The Natural Death of North Korean Stalinism

The Natural Death of North Korean Stalinism

by Andrei Lankov
January 1, 2006

This report analyzes the sweeping changes that have taken place in North Korea over the past fifteen years, evaluates the impact these changes will likely have on the fate of the state, and offers implications for U.S. policy.



The last fifteen years have witnessed the gradual wearing away of North Korean Stalinism. The collapse of the centrally planned economy has resulted in the unprecedented revival of small business. The corruption and gradual disintegration of the bureaucracy have led to considerable relaxation of police control. North Korea’s self-imposed information blockade has been broken, and uncensored information about the outside world is flowing in. Thus, while North Korea remains under authoritarian rule, the polity can no longer be described as “Stalinist.”
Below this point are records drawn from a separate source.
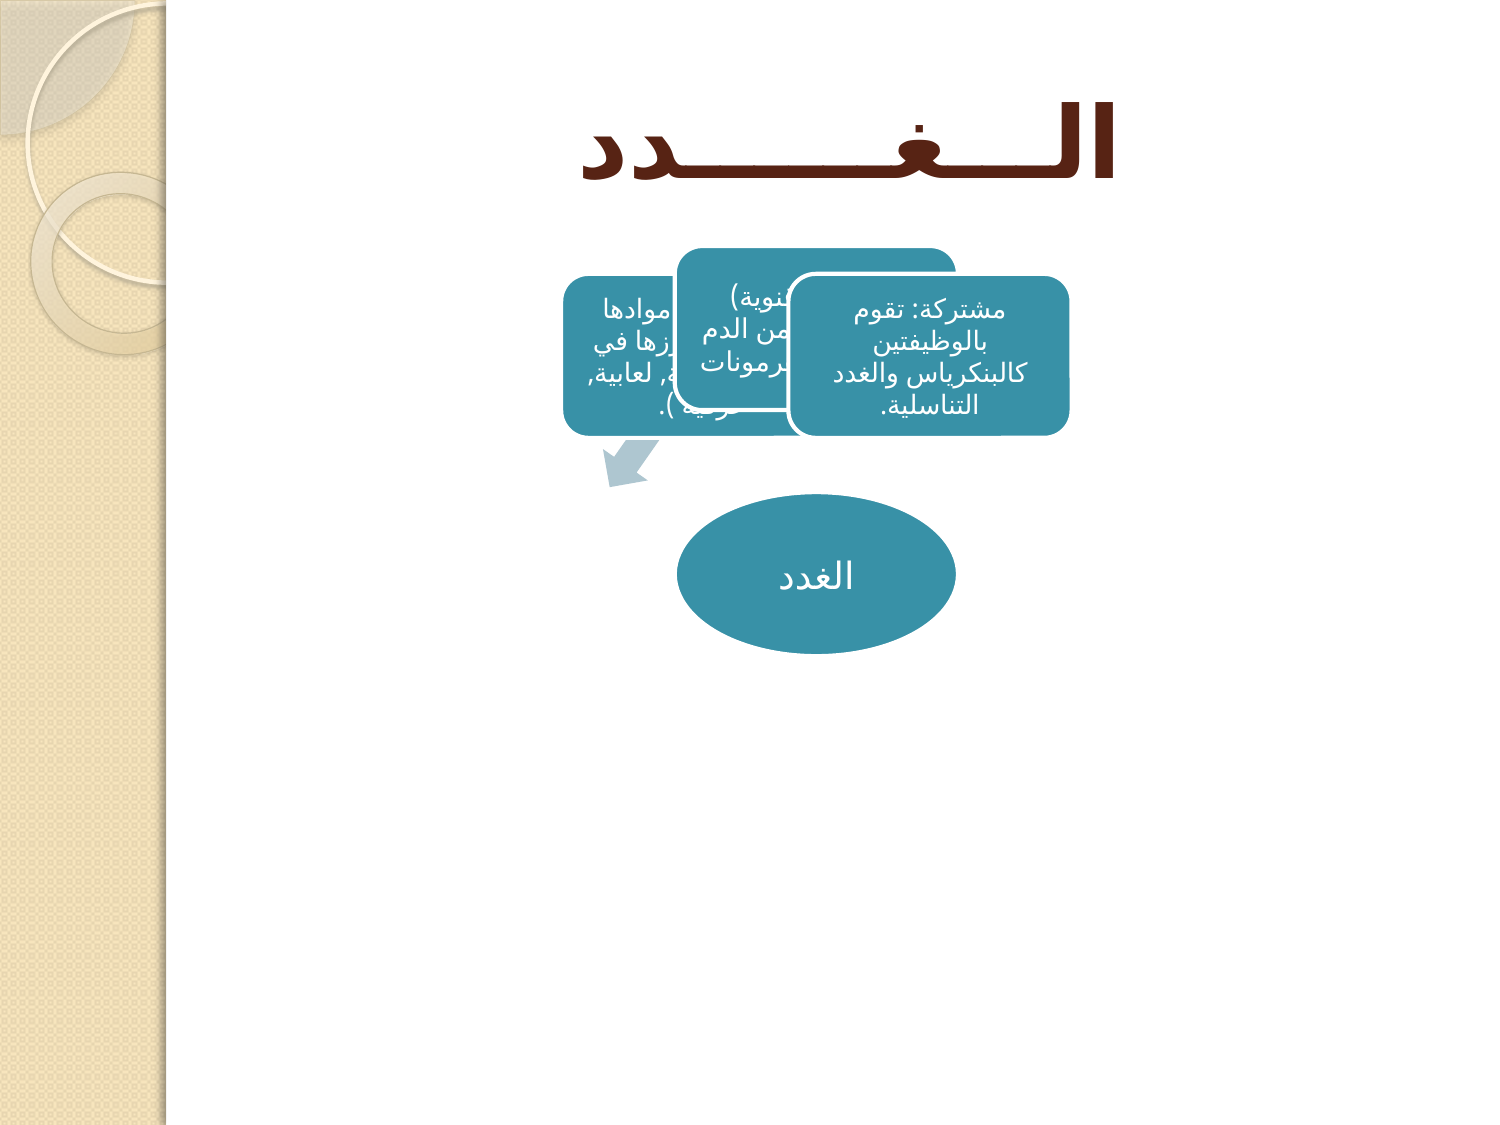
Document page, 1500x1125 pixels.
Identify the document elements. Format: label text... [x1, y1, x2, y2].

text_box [249, 245, 1383, 903]
title الـــغــــــدد [235, 45, 1466, 233]
list الغدد [235, 237, 1466, 1025]
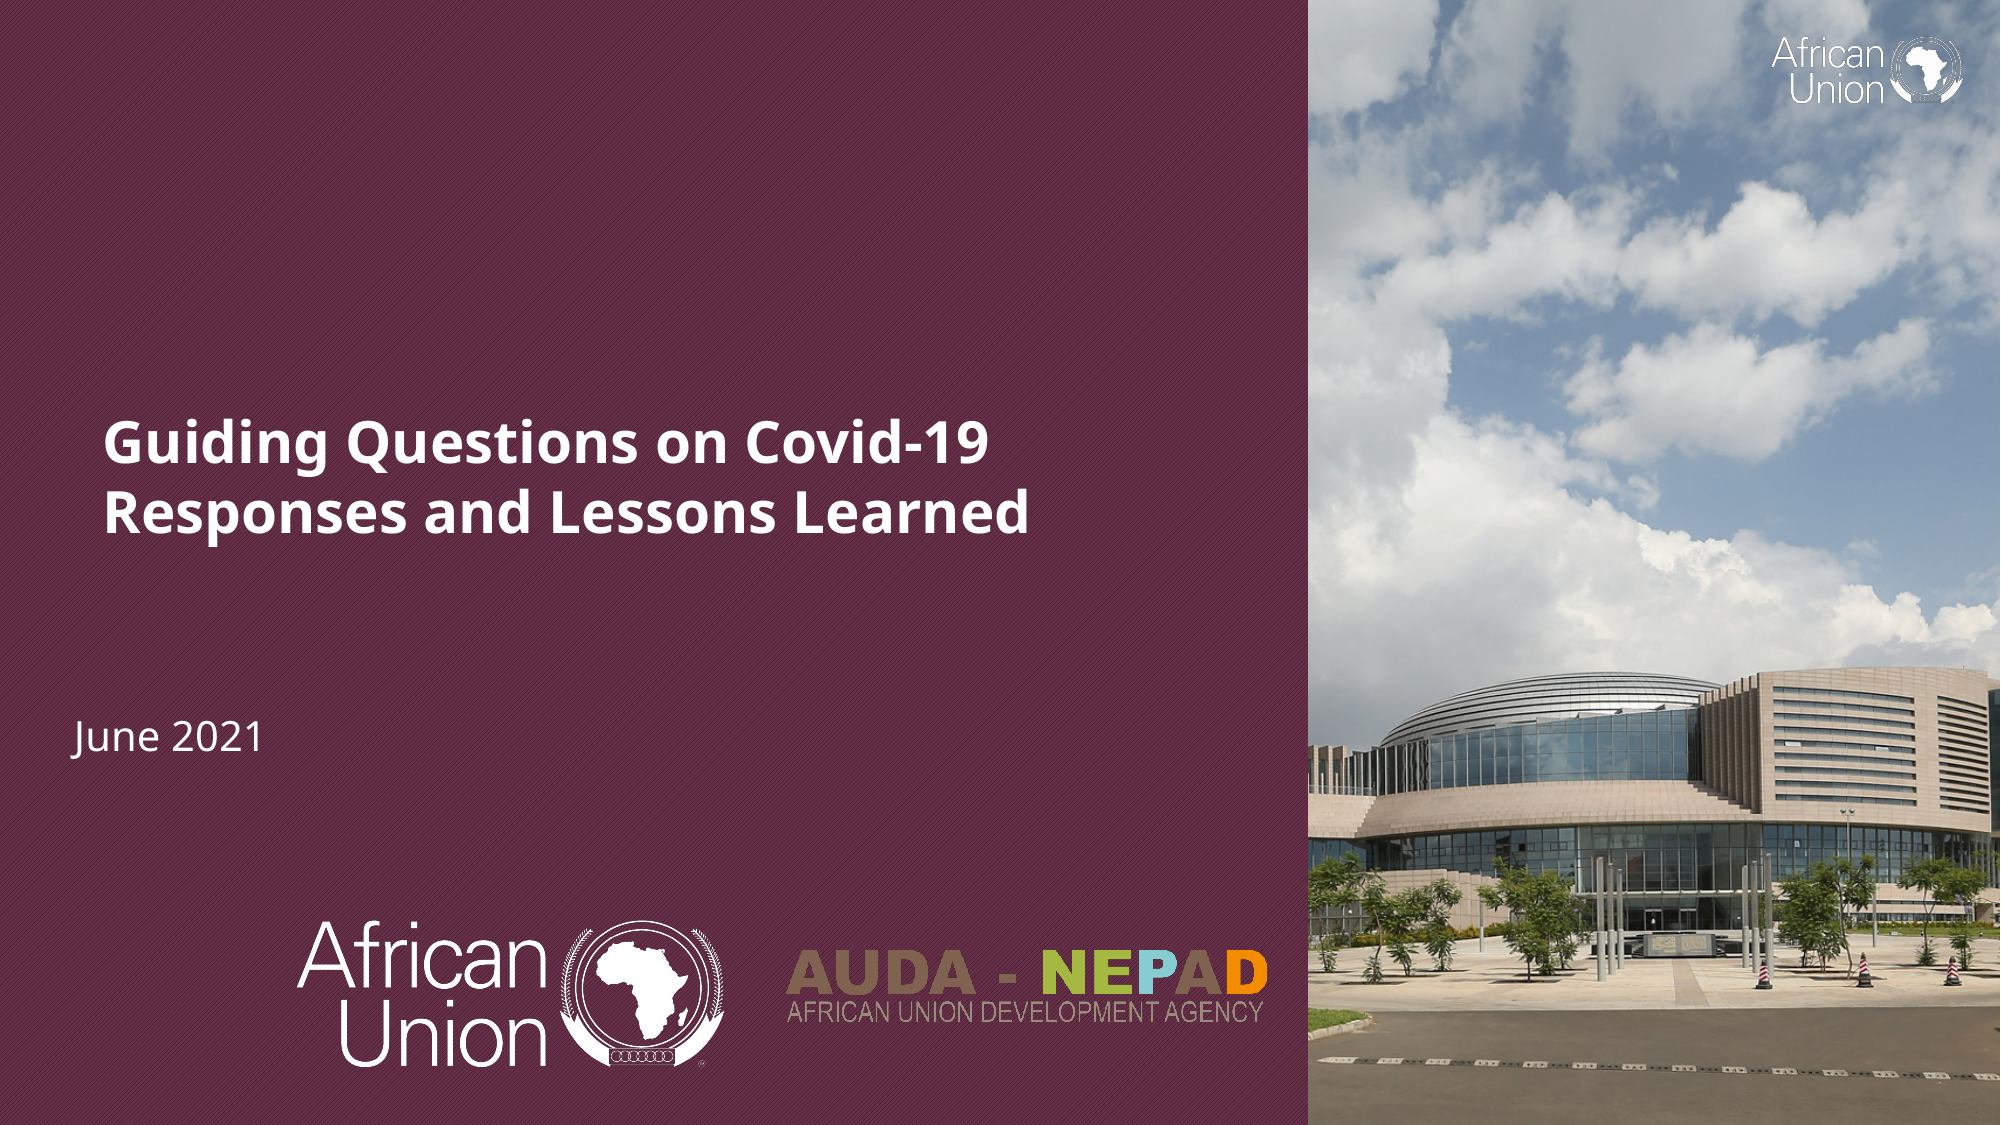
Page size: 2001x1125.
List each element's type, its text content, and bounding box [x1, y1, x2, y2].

  • Encouraging the gradual disintegration of Stalinism would help make North Korea more predictable and would pave the way for a democratic transition in the future.
  • The new situation has created opportunities to communicate with common North Koreans, opportunities that can be exploited by the outside world.
  • Large-scale economic ventures spearheaded by the United States and other foreign businesses in the North would likely only generate income for the elite and could even support nuclear development and other military projects; small-scale activities, on the other hand, would help engage the North Korean people and expose them to the outside world.